There is a case series with 13 patients published by Burke et al. in 1995 analyzing the effect of ligation of variant hepatic arteries during surgical intraarterial catheter placement on tumor response in the redistribution-dependent area [19]. Despite intrahepatic perfusion redistribution to the ligated liver segments, confirmed via intraoperative injection of methylene blue, no significant reduction in median tumor volume was observed in the redistribution-dependent area after HAIC with floxuridine compared to significant reduction in the other liver segments. This is in contrast to a study conducted by Meijer et al., analyzing treatment efficiency of percutaneous intraarterial hepatic perfusion in 12 patients with liver metastases from uveal melanoma after endovascular coil embolization of variant hepatic arteries [17]. The authors did not find any difference in terms of treatment response in the redistribution-dependent and redistribution-independent liver segments and concluded that embolization of variant hepatic arteries does not compromise treatment efficiency. This is in accordance with the herein presented results. The present study did not find any difference in treatment response in the redistribution-dependent and redistribution-independent liver lobes. Only one patient was found to have a discordant tumor response between both lobes, with PD in the right lobe and SD in the left. This specific patient underwent embolization of a replaced left hepatic artery. With a “better” treatment response in the redistribution-dependent lobe, thus the discordant treatment response cannot be explained by inefficient perfusion redistribution of intrahepatic flow. However, another possible explanation might be a better treatment response due to an ischemic effect as a result of an insufficient perfusion redistribution.

These findings are of major importance, as other techniques such as radioembolization or infusion of novel therapeutics such as immunotherapies [26] may rely on the same principal.
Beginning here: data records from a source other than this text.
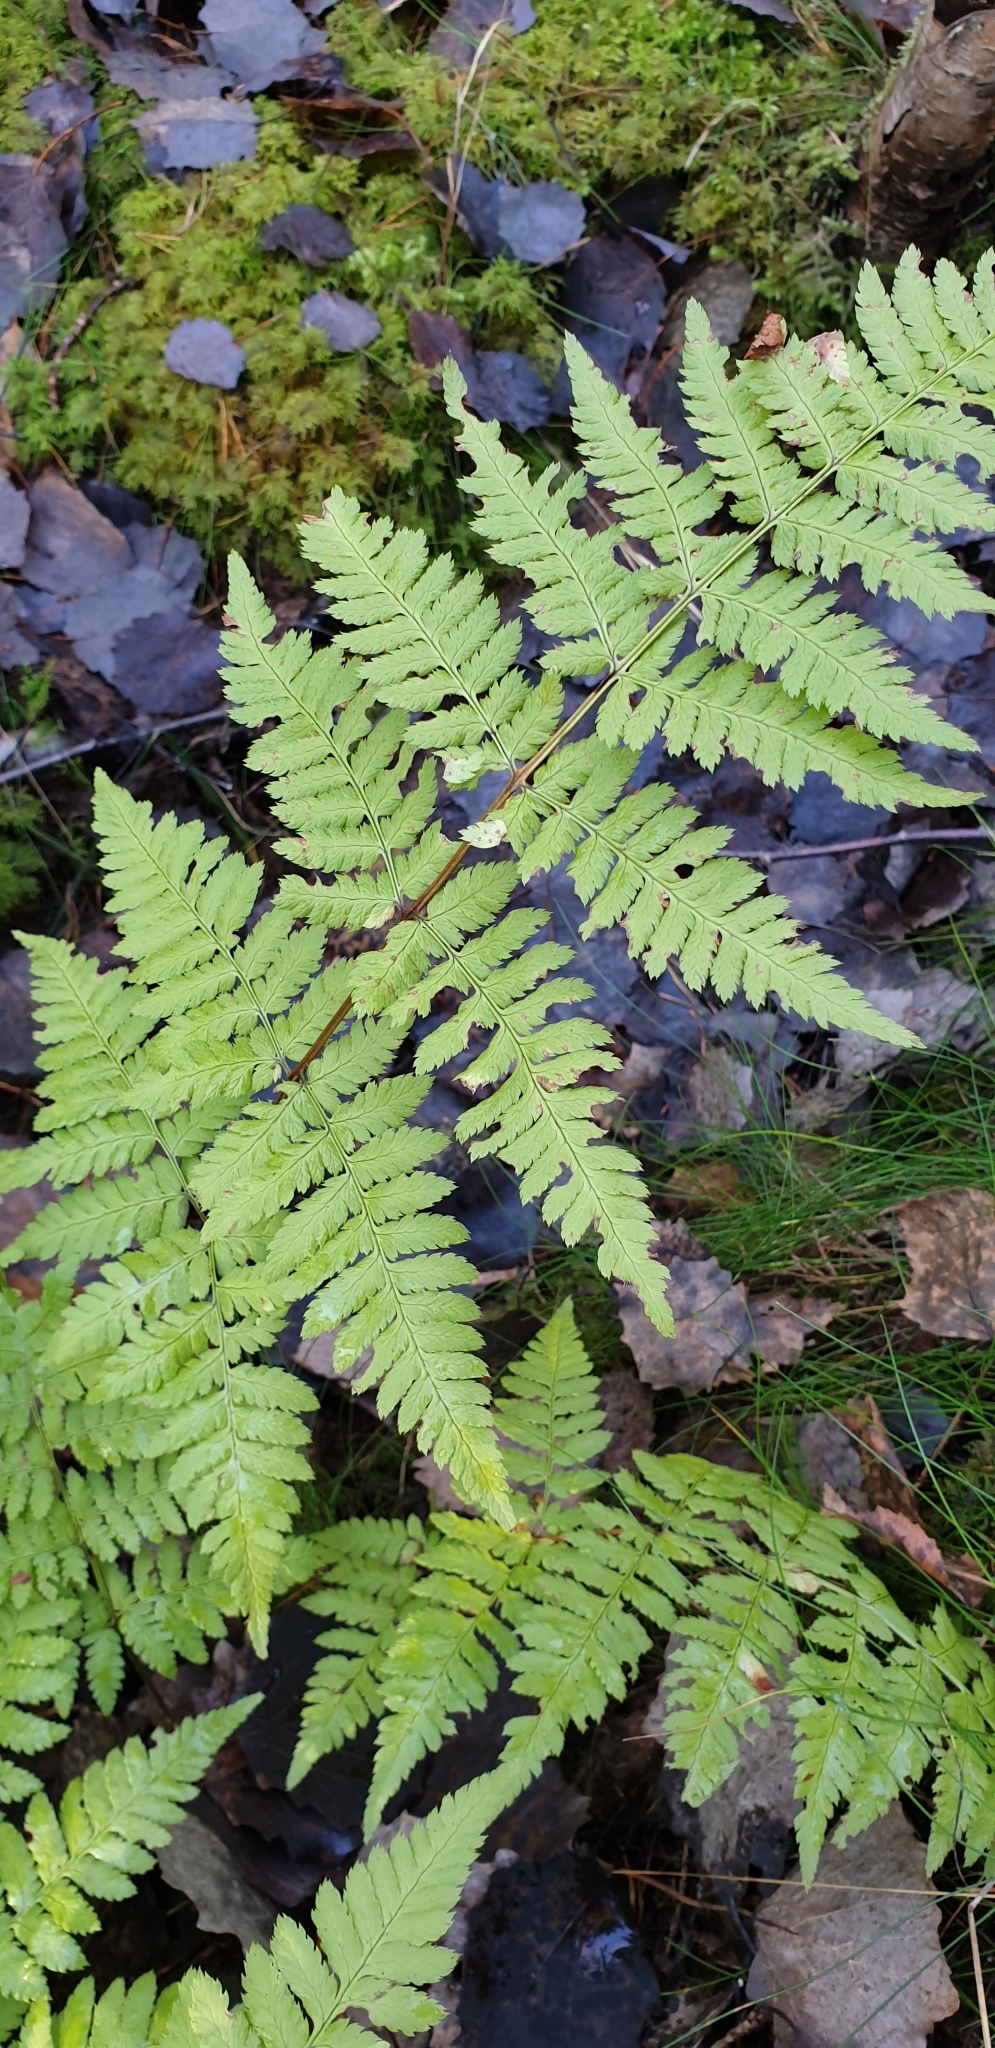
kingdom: Plantae
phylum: Tracheophyta
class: Polypodiopsida
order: Polypodiales
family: Dryopteridaceae
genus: Dryopteris
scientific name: Dryopteris carthusiana
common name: Narrow buckler-fern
Another important finding is that we did not observe a difference in intrahepatic reperfusion or response to treatment depending on which hepatic artery was embolized. Hence, coil embolization and catheter placement must be performed individually in each patient taking into account anatomical considerations, such as steep angles of the celiac trunk or the superior mesenteric artery making the catheter placement difficult. Furthermore, one has to consider the tumor burden in the right and left liver lobe and discuss with your hepatic surgeon which surgical approach will be possible in case of major tumor response to intraarterial chemotherapy.

We must acknowledge some study limitations. First, it is a retrospective single-center study, but to limit this bias, all consecutive patients were included and analyzed. Furthermore, it must be assumed that results might be different in less experienced teams as this study was performed in a single high-volume center with special expertise in these complex patients. Second, all HAIC protocols consisted of an intraarterial chemotherapy combined with a systemically administrated chemotherapeutic agent. Thus, it cannot be completely excluded that the systemically administered chemotherapeutic agent can interfere with bilobar treatment response evaluation. Third, assessment of treatment efficacy might be limited due to the short mean follow-up of 3.5 ± 1.1 months.

Conclusion

In conclusion, intrahepatic perfusion redistribution after embolization of hepatic arterial variants during percutaneous arterial port catheter placement occurs almost always. If not, reperfusion of the occluded variant hepatic artery by parasitic arteries has to be looked for. More importantly, treatment efficacy of intraarterial chemotherapy in the redistribution-dependent liver lobe is not compromised by embolization of variant hepatic arteries.